SAIA JUSTA
Nos finais de tarde, eu me sentava com meu pai, "seu" Lano (Hercules Sormani) na varanda da nossa casa, na rua 13 de maio, em Agudos, de frente para o velho e belo coqueiro, estrela maior do quintal. Dali, também podíamos avistar o Grupo Escolar Coronel Leite, onde eu e meus irmãos estudamos. Falávamos sobre pessoas queridas, fatos recentes e de vez em quando, surgiam recordações antigas. Era o meu momento preferido. Certa tarde, enquanto anoitecia e meu pai tirava baforadas do seu cachimbo de estimação, comentei que um primo iria se casar e a festa seria numa fazenda nos arredores da cidade. Meu pai sorriu e começou a relatar, `a sua maneira, pausadamente, os apuros passados muitos anos atrás, quando era jovem e recém-casado.
Certa vez, meu pai foi convidado para almoçar numa fazenda que ficava no distrito de Paulistânia, hoje município, próximo à cidade de Agudos. E lá foi ele, em companhia de um amigo, dirigindo seu pequeno caminhão, pelas estradas de terra. Naquela época, o asfalto ainda não havia chegado por aquelas bandas.

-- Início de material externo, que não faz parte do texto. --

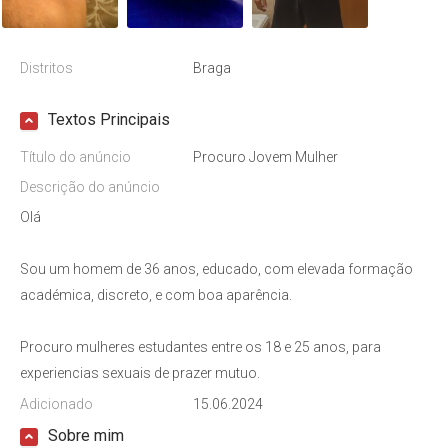
Distritos
Braga
Textos Principais
Título do anúncio
Procuro Jovem Mulher
Descrição do anúncio
Olá
Sou um homem de 36 anos, educado, com elevada formação
académica, discreto, e com boa aparência.
Procuro mulheres estudantes entre os 18 e 25 anos, para
experiencias sexuais de prazer mutuo.
Adicionado
15.06.2024
Sobre mim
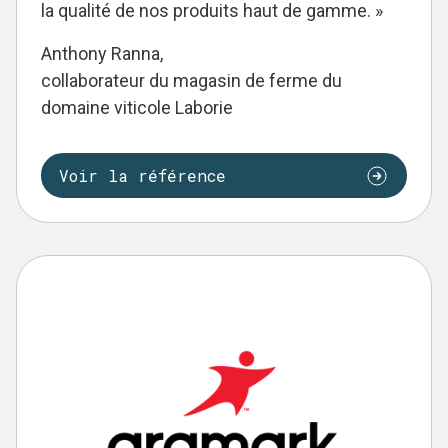
la qualité de nos produits haut de gamme. »
Anthony Ranna,
collaborateur du magasin de ferme du
domaine viticole Laborie
Voir la référence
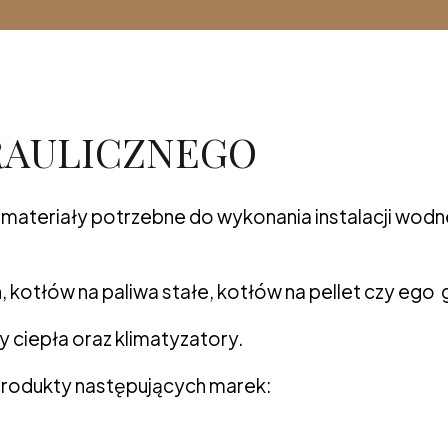
DRAULICZNEGO
materiały potrzebne do wykonania instalacji wodne
kotłów na paliwa stałe, kotłów na pellet czy ego 
ciepła oraz klimatyzatory.
, produkty następujących marek:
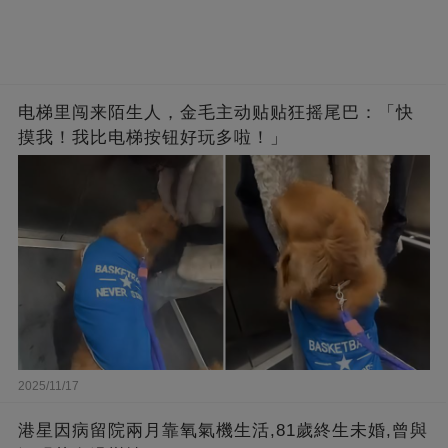
电梯里闯来陌生人，金毛主动贴贴狂摇尾巴：「快
摸我！我比电梯按钮好玩多啦！」
2025/11/17
港星因病留院兩月靠氧氣機生活,81歲終生未婚,曾與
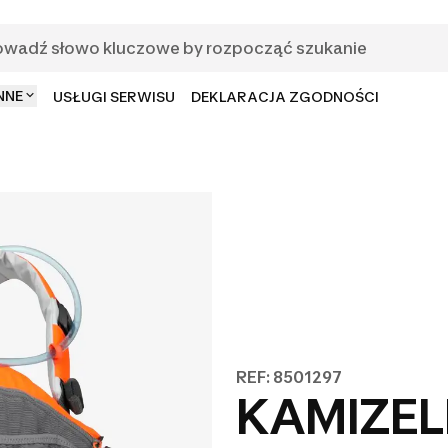
NNE
USŁUGI SERWISU
DEKLARACJA ZGODNOŚCI
REF: 8501297
KAMIZE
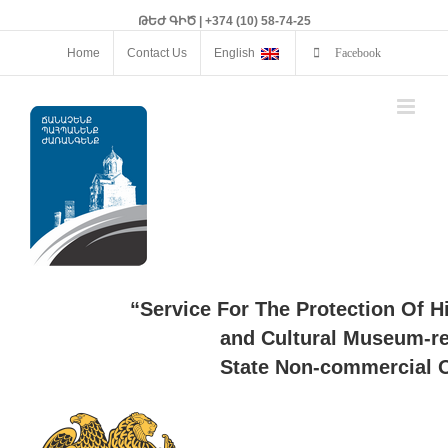
ԹԵԺ ԳԻԾ | +374 (10) 58-74-25
Home
Contact Us
English
Facebook
“Service For The Protection Of H
and Cultural Museum-re
State Non-commercial O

Pra quem não sabe, lá no interior, o sortudo que é convidado pelo dono da fazendas para um almoço, pode se preparar pra comer bem...e muito. A mesa é farta, a bebida é de qualidade, a companhia é agradável e divertida. A música, geralmente, é executada pelos violeiros da região. Todos esses fatores conspiram para que o convidado se empanturre, porque senão, corre o risco de aborrecer o anfitrião. Bem, depois de comer e beber, beber e comer, enquanto o companheiro de viagem ficou à mesa, proseando, "seu" Lano resolveu movimentar as pernas e anunciou que iria dar um passeio pelas redondezas.
- Não vá muito longe - avisou o o fazendeiro. Daqui a pouco vamos servir o café!
E assim, meu pai foi caminhando, admirando a natureza, ouvindo os pássaros e aos poucos, foi se distanciando da casa da fazenda. O sol do início da tarde queimava no lombo e ele olhou ao redor, procurando onde se abrigar. Viu, a poucos metros, uma grande e majestosa jaqueira, já com os frutos despontando e para lá se dirigiu. Sentia-se sonolento pela caminhada, o calor e também pelo excesso de comida. Notou que ao redor da árvore havia cinco pedras de formato arredondado, faiscando ao sol. Sob a jaqueira havia uma boa e convidativa sombra e daí, ele se sentou no chão, encostando-se no tronco da árvore. Fechou os olhos e tirou uma deliciosa soneca. Meia hora depois, despertou, incomodado por um som que parecia um guizo...
- Nossa! Isso tá parecendo guizo de cascavel - falou consigo mesmo, preocupado.
Olhando em volta, constatou que algumas das tais pedras arredondadas e faiscantes haviam mudado de lugar, aproximando-se dele. Meu pai, já livre do sono, firmou a vista e viu, claramente, que havia tirado uma soneca em companhia de cinco cascavéis. Quem sabe, elas também teriam exagerado no almoço e ali estavam, descansando, para fazer a digestão.
Com as pernas trêmulas, "seu"Lano criou coragem e se levantou, lentamente, para não acordar as cascavéis...
Nem é preciso dizer que ele chegou, afobado e apavorado à casa do fazendeiro, que já estava à mesa do café, aguardando pelo convidado. Bem que ele tentou relatar o acontecido... Mas, ninguém quis acreditar e ainda caçoaram dele à moda caipira:
- Conta ôtra, cumpadi! Essa foi demais da conta!